● SOURCE INFORMATION:
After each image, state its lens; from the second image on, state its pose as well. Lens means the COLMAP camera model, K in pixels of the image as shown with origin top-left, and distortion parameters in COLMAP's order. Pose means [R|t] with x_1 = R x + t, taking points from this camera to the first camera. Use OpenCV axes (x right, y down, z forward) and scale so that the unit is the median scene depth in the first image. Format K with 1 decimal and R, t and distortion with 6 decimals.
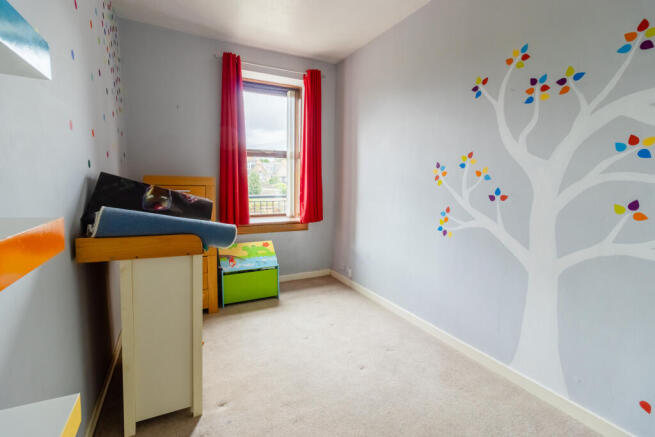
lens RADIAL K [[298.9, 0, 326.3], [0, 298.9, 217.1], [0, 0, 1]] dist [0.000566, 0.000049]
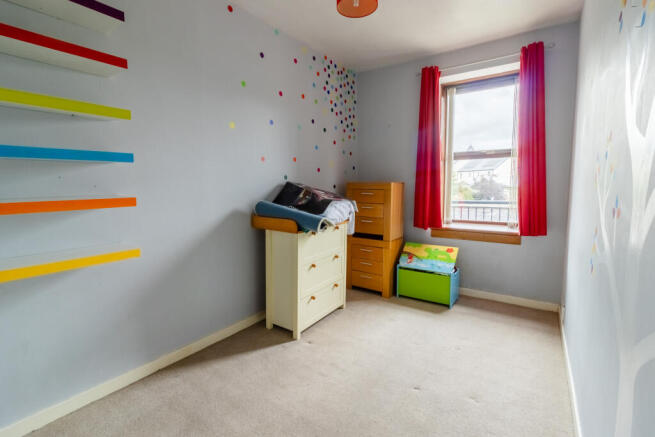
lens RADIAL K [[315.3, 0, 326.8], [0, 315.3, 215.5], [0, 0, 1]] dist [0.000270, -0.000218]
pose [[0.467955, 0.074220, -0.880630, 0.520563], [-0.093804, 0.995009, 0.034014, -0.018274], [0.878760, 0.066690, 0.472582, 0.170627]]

---

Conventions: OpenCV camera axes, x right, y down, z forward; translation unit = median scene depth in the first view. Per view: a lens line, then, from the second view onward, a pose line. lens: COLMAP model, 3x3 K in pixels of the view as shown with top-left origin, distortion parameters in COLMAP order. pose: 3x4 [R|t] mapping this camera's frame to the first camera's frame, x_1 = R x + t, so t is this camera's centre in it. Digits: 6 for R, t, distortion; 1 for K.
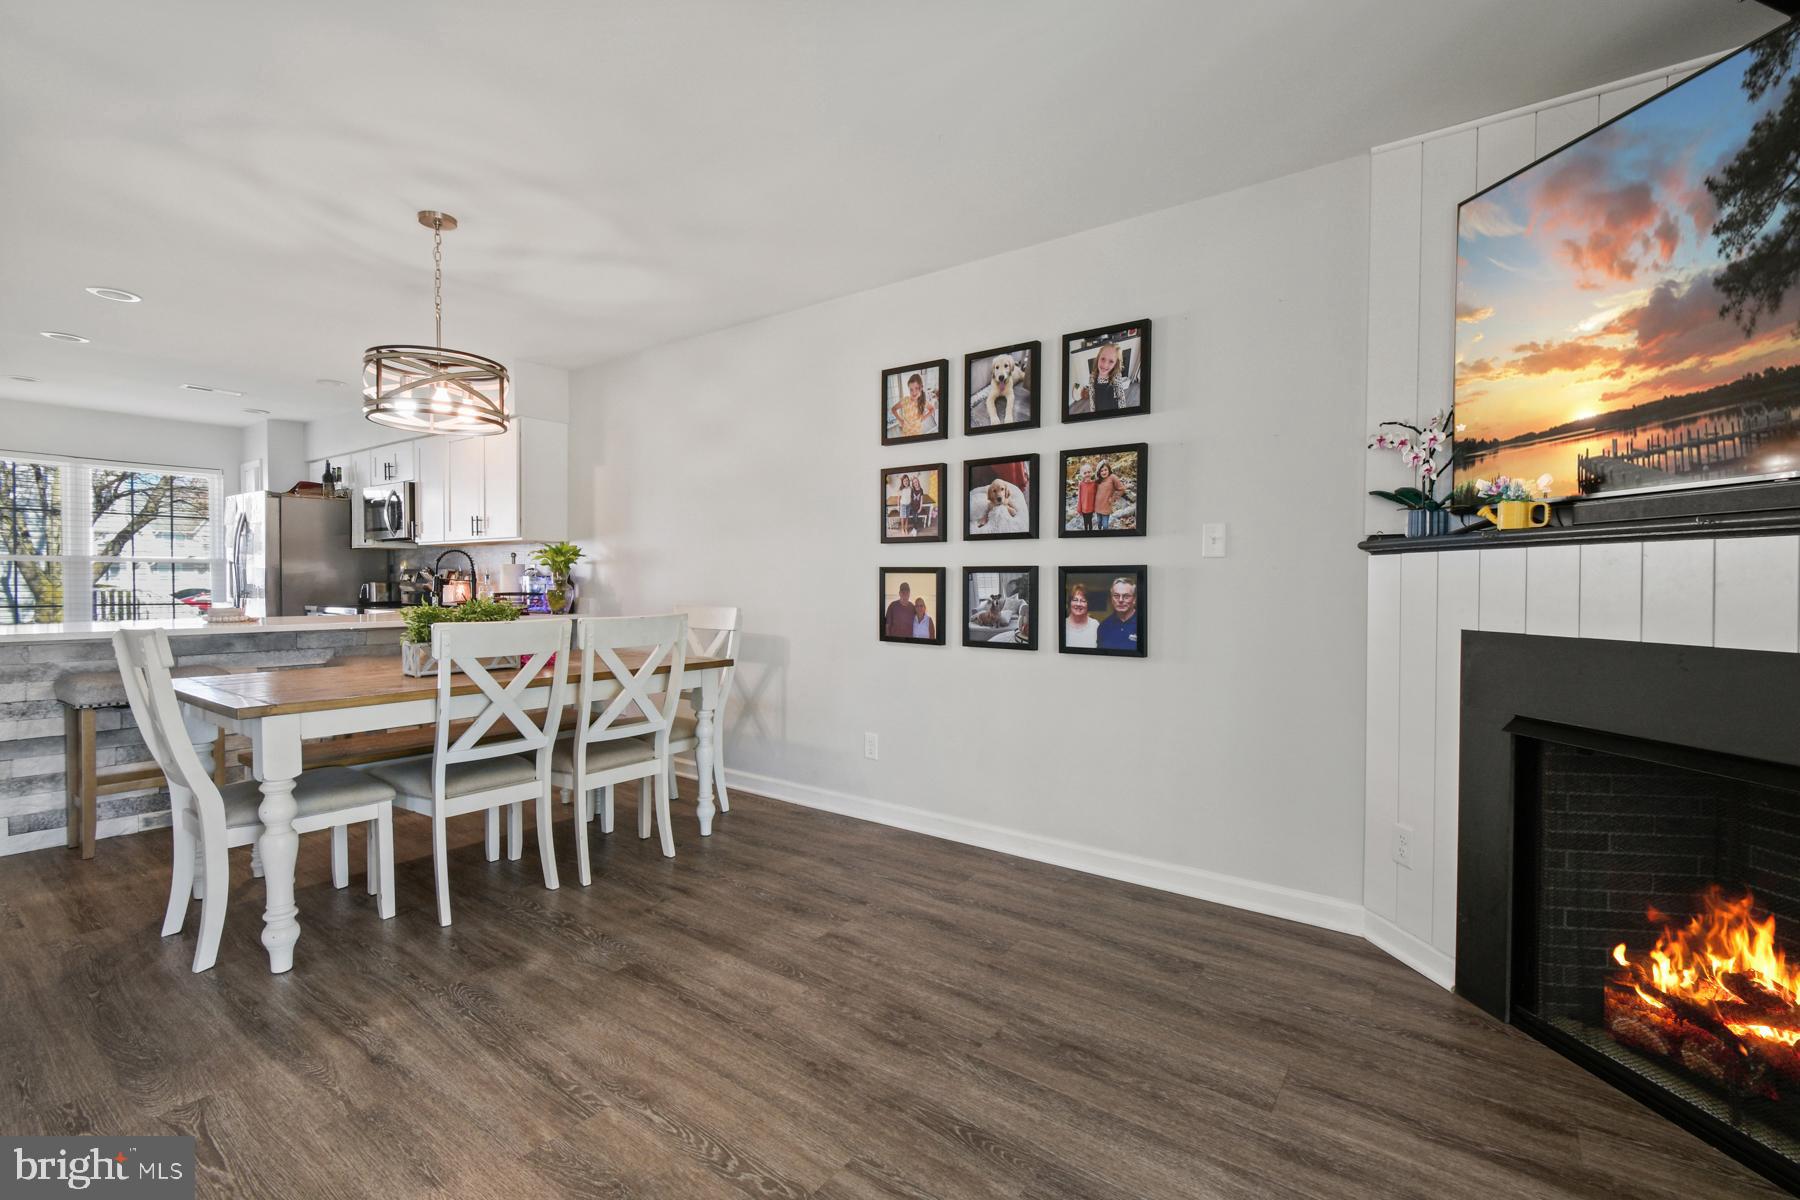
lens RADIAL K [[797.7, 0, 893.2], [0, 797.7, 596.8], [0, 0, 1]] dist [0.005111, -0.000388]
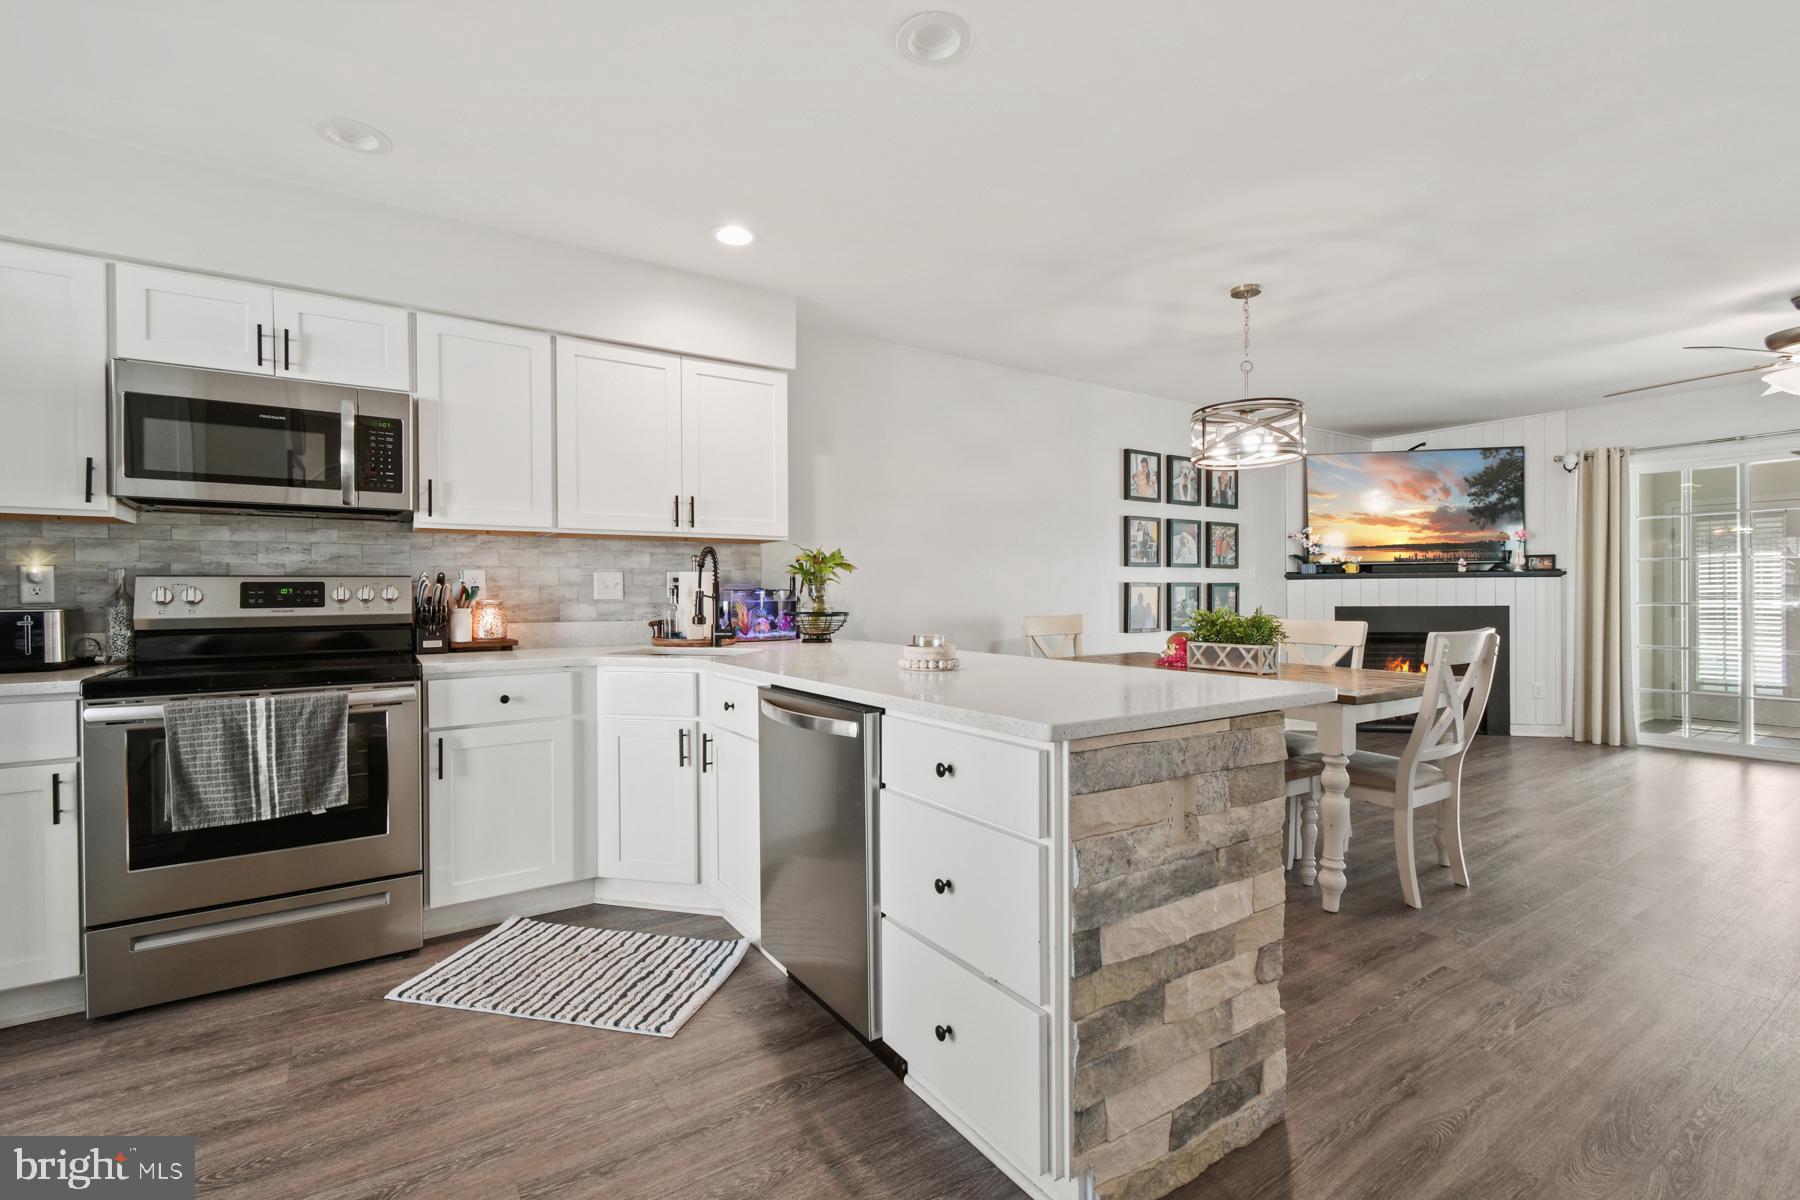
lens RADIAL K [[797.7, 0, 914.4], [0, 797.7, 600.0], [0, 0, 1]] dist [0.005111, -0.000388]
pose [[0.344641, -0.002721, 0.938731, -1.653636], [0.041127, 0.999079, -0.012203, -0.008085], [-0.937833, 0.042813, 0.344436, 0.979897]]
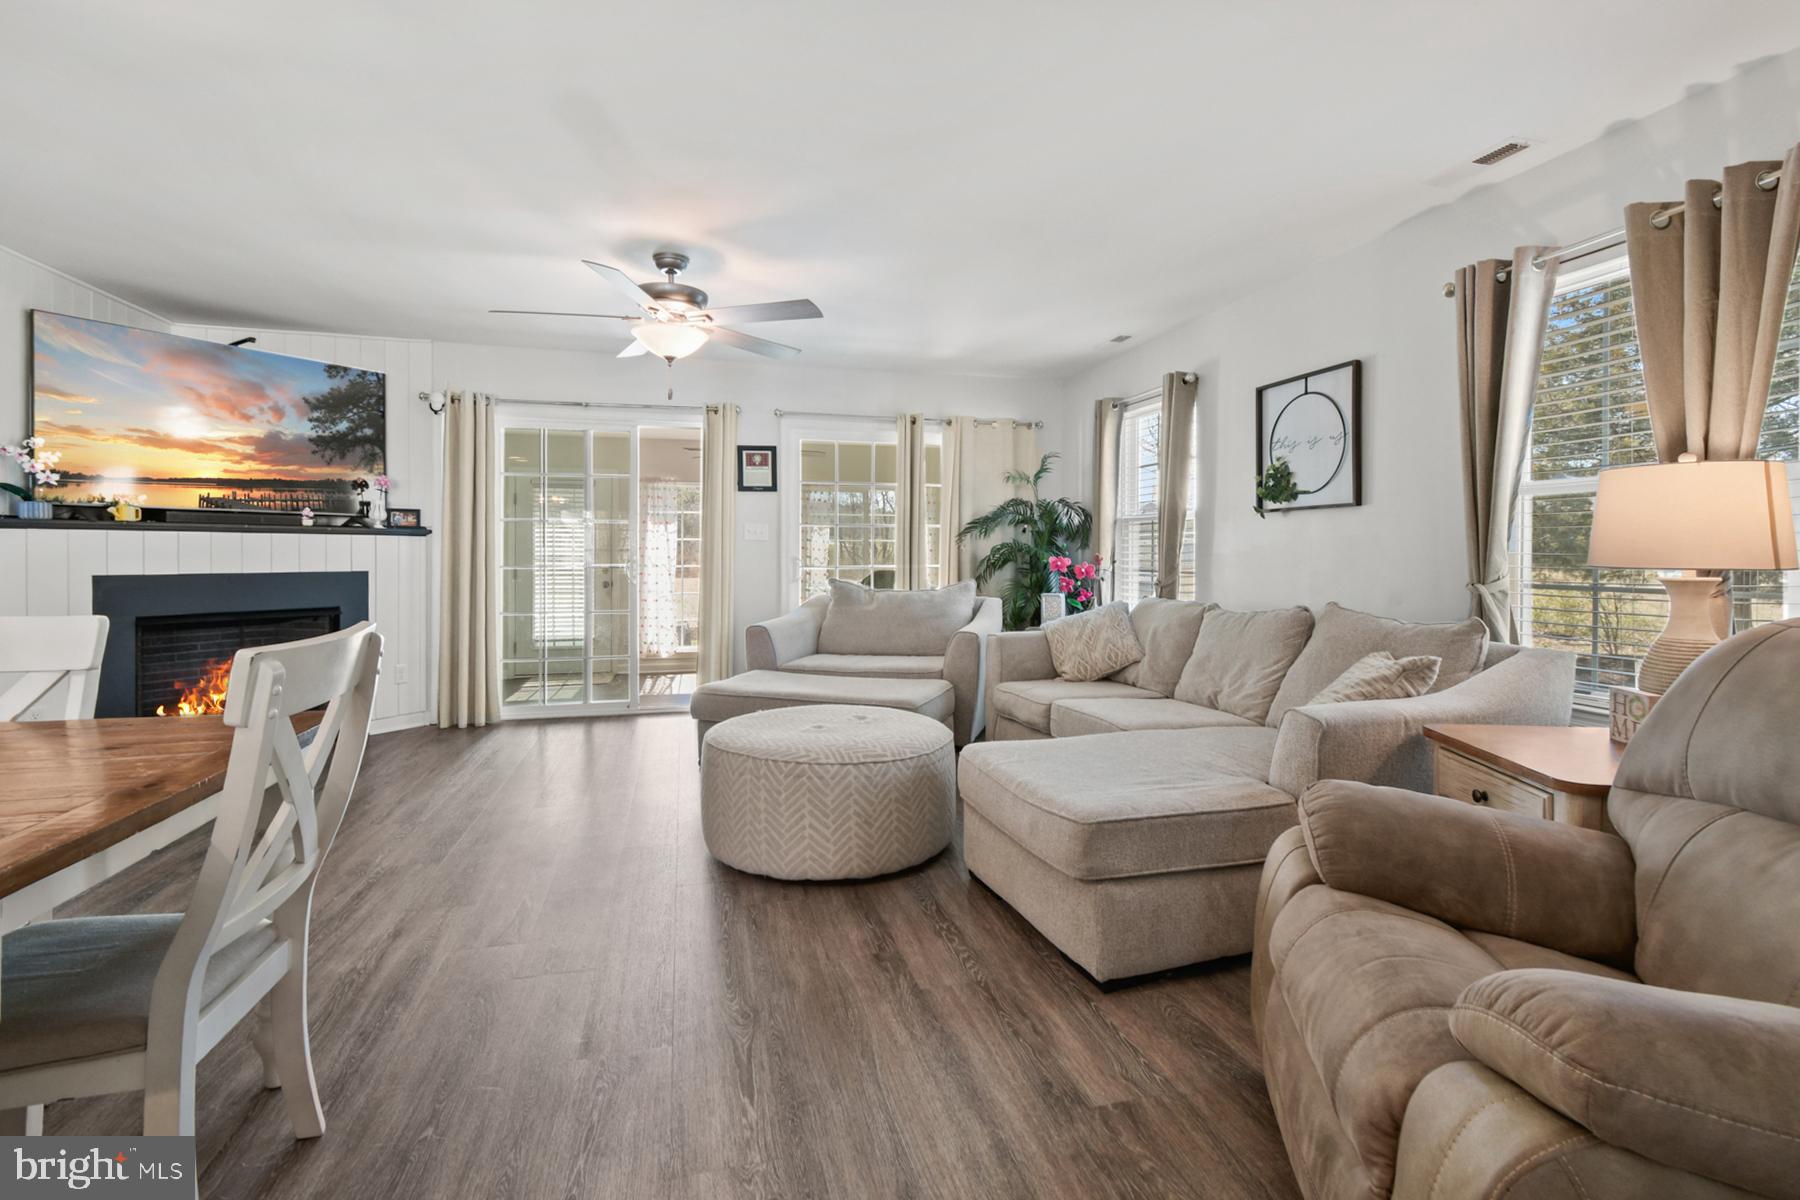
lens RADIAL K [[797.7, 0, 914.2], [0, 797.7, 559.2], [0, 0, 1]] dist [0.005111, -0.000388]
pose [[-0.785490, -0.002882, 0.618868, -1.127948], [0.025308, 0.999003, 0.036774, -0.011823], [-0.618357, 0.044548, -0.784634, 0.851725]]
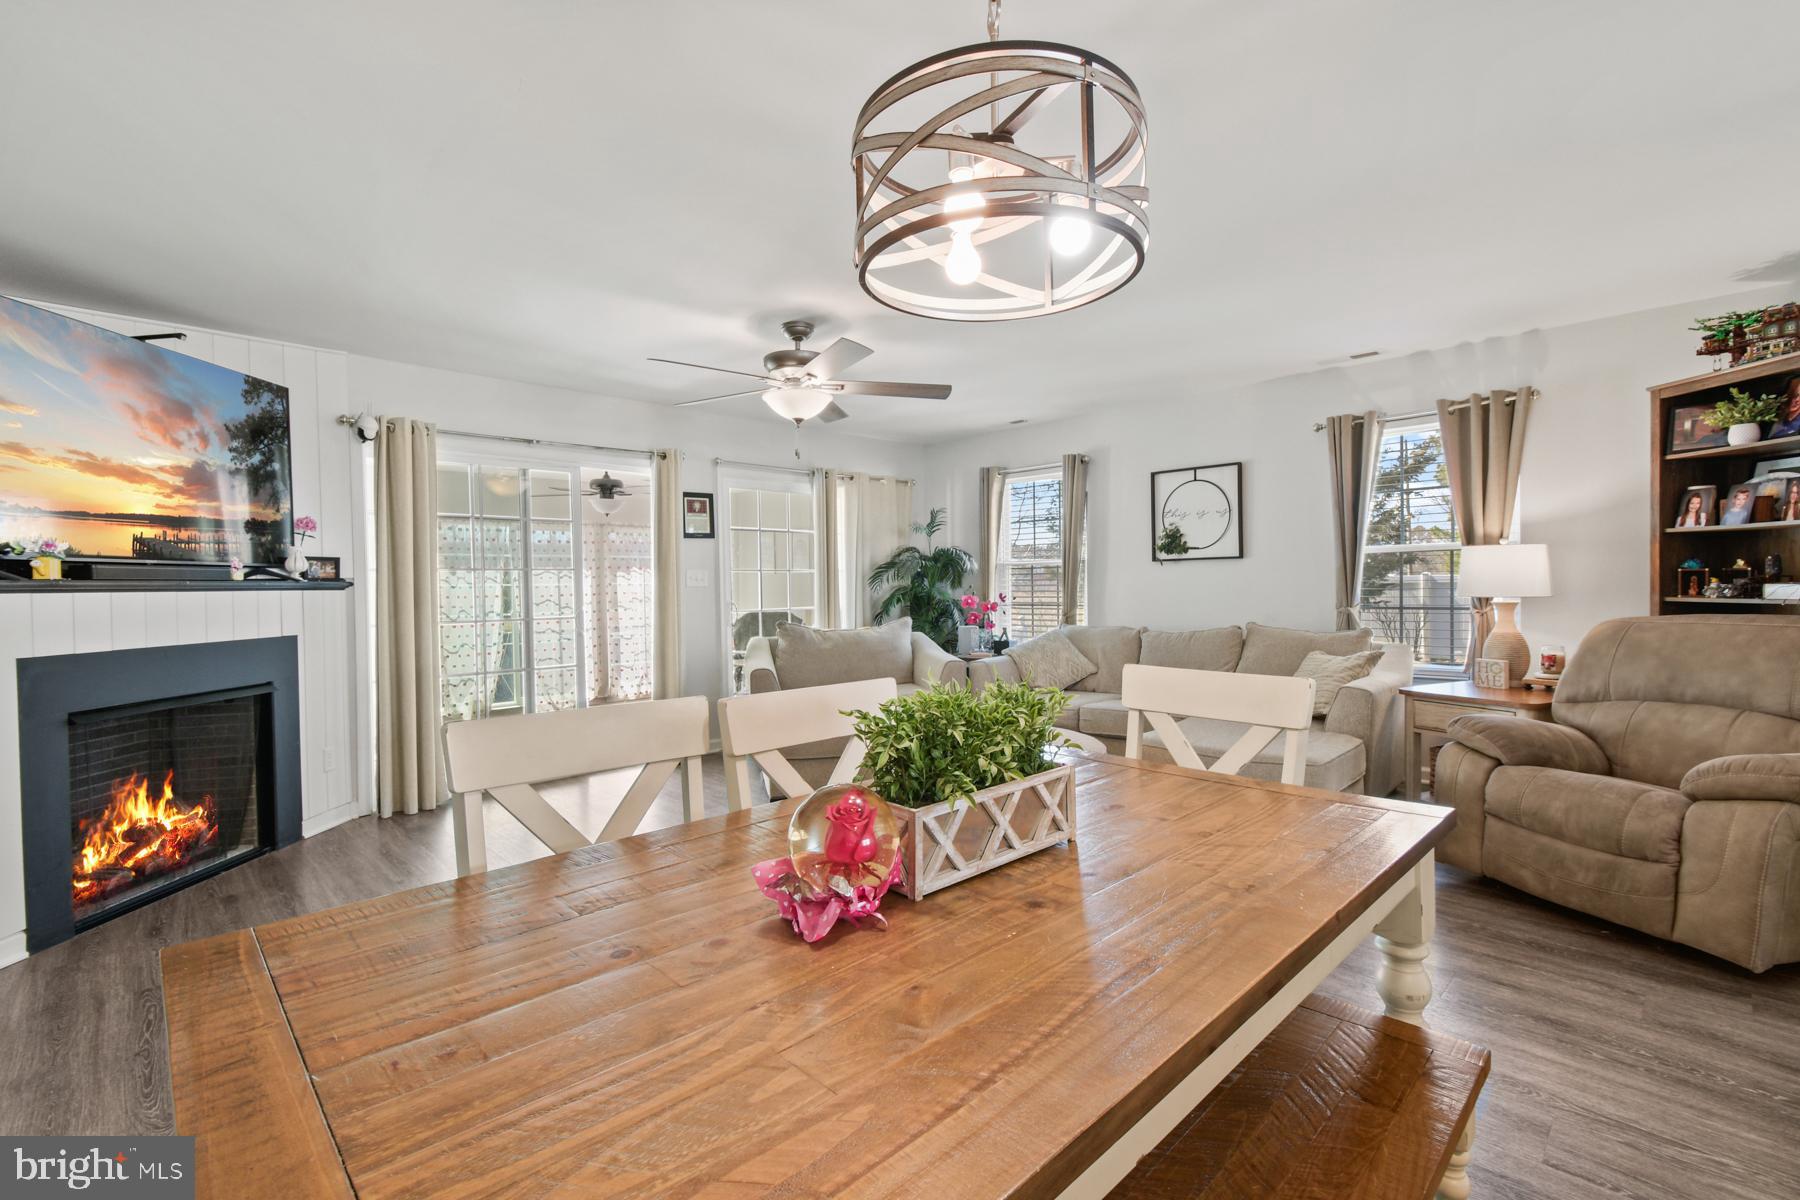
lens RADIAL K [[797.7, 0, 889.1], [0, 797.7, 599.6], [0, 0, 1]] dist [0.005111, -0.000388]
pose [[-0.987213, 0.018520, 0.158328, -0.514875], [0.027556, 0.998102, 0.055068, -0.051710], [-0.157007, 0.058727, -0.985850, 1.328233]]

● ASSIGNMENT: Copy the rows verbatim, starting at the line that contains "After each image, state" and ending after the line that contains "0.066690, 0.472582, 0.170627]]". Omit the pictures from your answer.

● SOLUTION FOR THIS PROBLEM:
After each image, state its lens; from the second image on, state its pose as well. Lens means the COLMAP camera model, K in pixels of the image as shown with origin top-left, and distortion parameters in COLMAP's order. Pose means [R|t] with x_1 = R x + t, taking points from this camera to the first camera. Use OpenCV axes (x right, y down, z forward) and scale so that the unit is the median scene depth in the first image. Format K with 1 decimal and R, t and distortion with 6 decimals.
lens RADIAL K [[298.9, 0, 326.3], [0, 298.9, 217.1], [0, 0, 1]] dist [0.000566, 0.000049]
lens RADIAL K [[315.3, 0, 326.8], [0, 315.3, 215.5], [0, 0, 1]] dist [0.000270, -0.000218]
pose [[0.467955, 0.074220, -0.880630, 0.520563], [-0.093804, 0.995009, 0.034014, -0.018274], [0.878760, 0.066690, 0.472582, 0.170627]]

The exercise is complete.